───── AVAILABLE DATA
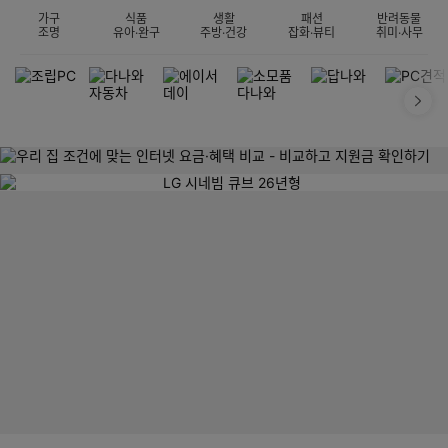
가구
식품
생활
패션
반려동물
조명
유아·완구
주방·건강
잡화·뷰티
취미·사무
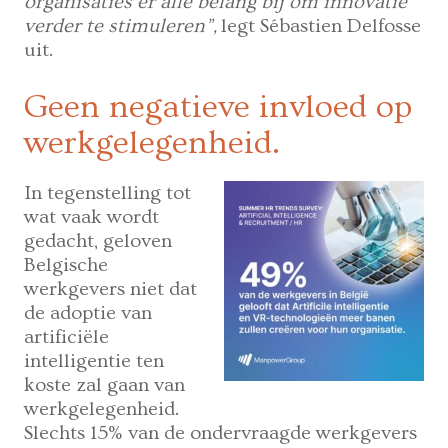
organisaties er alle belang bij om innovatie
verder te stimuleren”,
legt Sébastien Delfosse
uit.
Geen negatieve invloed op
werkgelegenheid.
In tegenstelling tot
wat vaak wordt
gedacht, geloven
Belgische
werkgevers niet dat
de adoptie van
artificiële
intelligentie ten
koste zal gaan van
werkgelegenheid.
Slechts 15% van de ondervraagde werkgevers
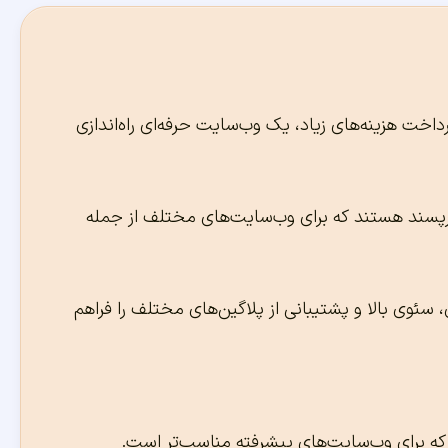
رداخت هزینه‌های زیاد، یک وب‌سایت حرفه‌ای راه‌اندازی
ربرپسند هستند که برای وب‌سایت‌های مختلف از جمله
سئوی بالا و پشتیبانی از پلاگین‌های مختلف را فراهم
ند که برای وب‌سایت‌های پیشرفته مناسب‌تر است.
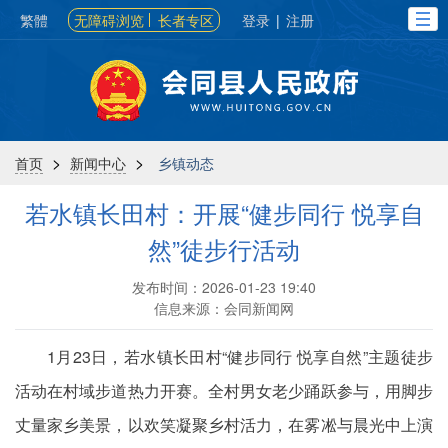
繁體
无障碍浏览
长者专区
登录
|
注册
>
>
首页
新闻中心
乡镇动态
若水镇长田村：开展“健步同行 悦享自
然”徒步行活动
发布时间：2026-01-23 19:40
信息来源：会同新闻网
1月23日，若水镇长田村“健步同行 悦享自然”主题徒步
活动在村域步道热力开赛。全村男女老少踊跃参与，用脚步
丈量家乡美景，以欢笑凝聚乡村活力，在雾凇与晨光中上演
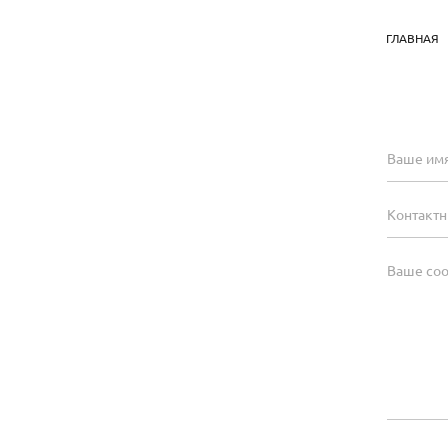
ГЛАВНАЯ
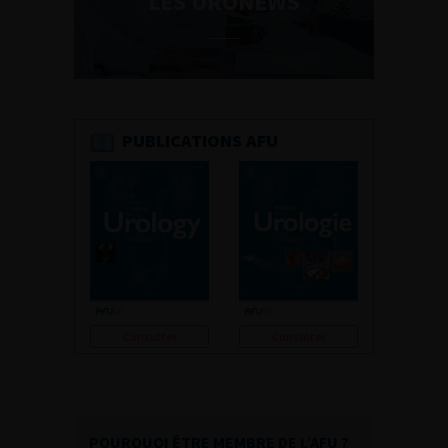
LES URONEWS
PUBLICATIONS AFU
Consulter
Consulter
POURQUOI ÊTRE MEMBRE DE L’AFU ?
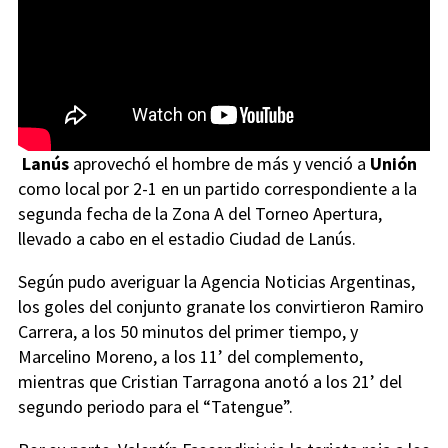
Lanús
aprovechó el hombre de más y venció a
Unión
como local por 2-1 en un partido correspondiente a la
segunda fecha de la Zona A del Torneo Apertura,
llevado a cabo en el estadio Ciudad de Lanús.
Según pudo averiguar la Agencia Noticias Argentinas,
los goles del conjunto granate los convirtieron Ramiro
Carrera, a los 50 minutos del primer tiempo, y
Marcelino Moreno, a los 11’ del complemento,
mientras que Cristian Tarragona anotó a los 21’ del
segundo periodo para el “Tatengue”.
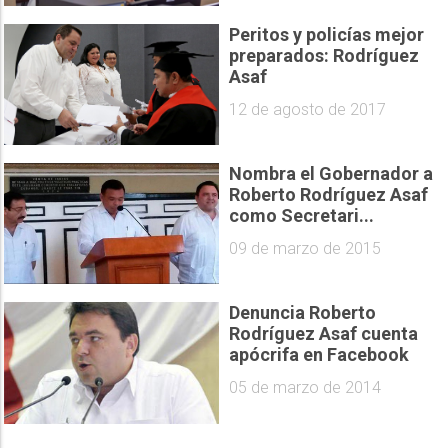
Peritos y policías mejor
preparados: Rodríguez
Asaf
12 de agosto de 2017
Nombra el Gobernador a
Roberto Rodríguez Asaf
como Secretari...
09 de marzo de 2015
Denuncia Roberto
Rodríguez Asaf cuenta
apócrifa en Facebook
05 de marzo de 2014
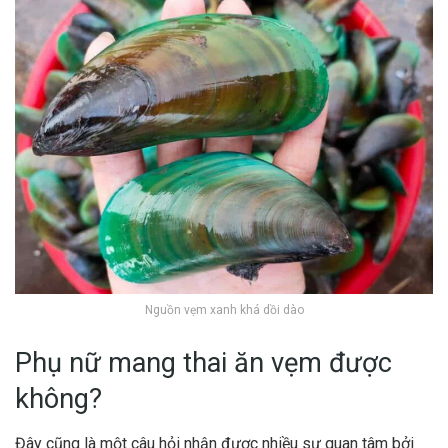
Nguồn vẹm xanh khá dồi dào
Phụ nữ mang thai ăn vẹm được
không?
Đây cũng là một câu hỏi nhận được nhiều sự quan tâm bởi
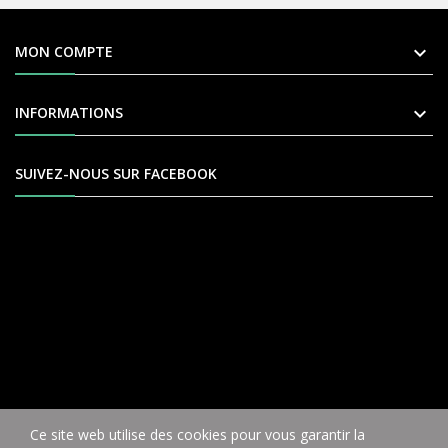

MON COMPTE

INFORMATIONS
SUIVEZ-NOUS SUR FACEBOOK
Ce site web utilise des cookies pour vous garantir la
COPYRIGHT © VÉLO9 2004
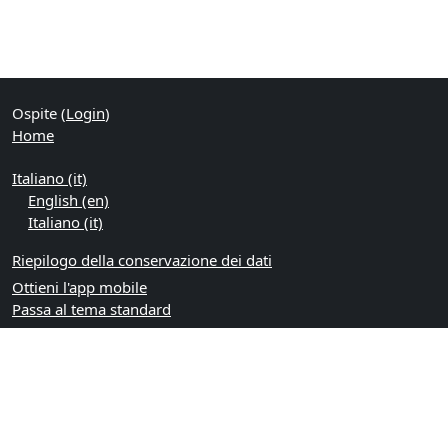
Ospite (
Login
)
Home
Italiano ‎(it)‎
English ‎(en)‎
Italiano ‎(it)‎
Riepilogo della conservazione dei dati
Ottieni l'app mobile
Passa al tema standard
──────────
DESCRIPTION OF THE TASK: Copy out every line of text from all the rows above, word for word and in the same order. Leave the pictures out.

ANSWER FOR THE TASK:
가구
식품
생활
패션
반려동물
조명
유아·완구
주방·건강
잡화·뷰티
취미·사무
organisaties er alle belang bij om innovatie
verder te stimuleren”,
legt Sébastien Delfosse
uit.
Geen negatieve invloed op
werkgelegenheid.
In tegenstelling tot
wat vaak wordt
gedacht, geloven
Belgische
werkgevers niet dat
de adoptie van
artificiële
intelligentie ten
koste zal gaan van
werkgelegenheid.
Slechts 15% van de ondervraagde werkgevers
رداخت هزینه‌های زیاد، یک وب‌سایت حرفه‌ای راه‌اندازی
ربرپسند هستند که برای وب‌سایت‌های مختلف از جمله
سئوی بالا و پشتیبانی از پلاگین‌های مختلف را فراهم
ند که برای وب‌سایت‌های پیشرفته مناسب‌تر است.
繁體
无障碍浏览
长者专区
登录
|
注册
>
>
首页
新闻中心
乡镇动态
若水镇长田村：开展“健步同行 悦享自
然”徒步行活动
发布时间：2026-01-23 19:40
信息来源：会同新闻网
1月23日，若水镇长田村“健步同行 悦享自然”主题徒步
活动在村域步道热力开赛。全村男女老少踊跃参与，用脚步
丈量家乡美景，以欢笑凝聚乡村活力，在雾凇与晨光中上演
ГЛАВНАЯ
LES URONEWS
PUBLICATIONS AFU
Consulter
Consulter
POURQUOI ÊTRE MEMBRE DE L’AFU ?
Lanús
aprovechó el hombre de más y venció a
Unión
como local por 2-1 en un partido correspondiente a la
segunda fecha de la Zona A del Torneo Apertura,
llevado a cabo en el estadio Ciudad de Lanús.
Según pudo averiguar la Agencia Noticias Argentinas,
los goles del conjunto granate los convirtieron Ramiro
Carrera, a los 50 minutos del primer tiempo, y
Marcelino Moreno, a los 11’ del complemento,
mientras que Cristian Tarragona anotó a los 21’ del
segundo periodo para el “Tatengue”.
Peritos y policías mejor
preparados: Rodríguez
Asaf
12 de agosto de 2017
Nombra el Gobernador a
Roberto Rodríguez Asaf
como Secretari...
09 de marzo de 2015
Denuncia Roberto
Rodríguez Asaf cuenta
apócrifa en Facebook
05 de marzo de 2014
Nguồn vẹm xanh khá dồi dào
Phụ nữ mang thai ăn vẹm được
không?
Đây cũng là một câu hỏi nhận được nhiều sự quan tâm bởi

MON COMPTE

INFORMATIONS
SUIVEZ-NOUS SUR FACEBOOK
Ce site web utilise des cookies pour vous garantir la
COPYRIGHT © VÉLO9 2004
Ospite (
Login
)
Home
Italiano ‎(it)‎
English ‎(en)‎
Italiano ‎(it)‎
Riepilogo della conservazione dei dati
Ottieni l'app mobile
Passa al tema standard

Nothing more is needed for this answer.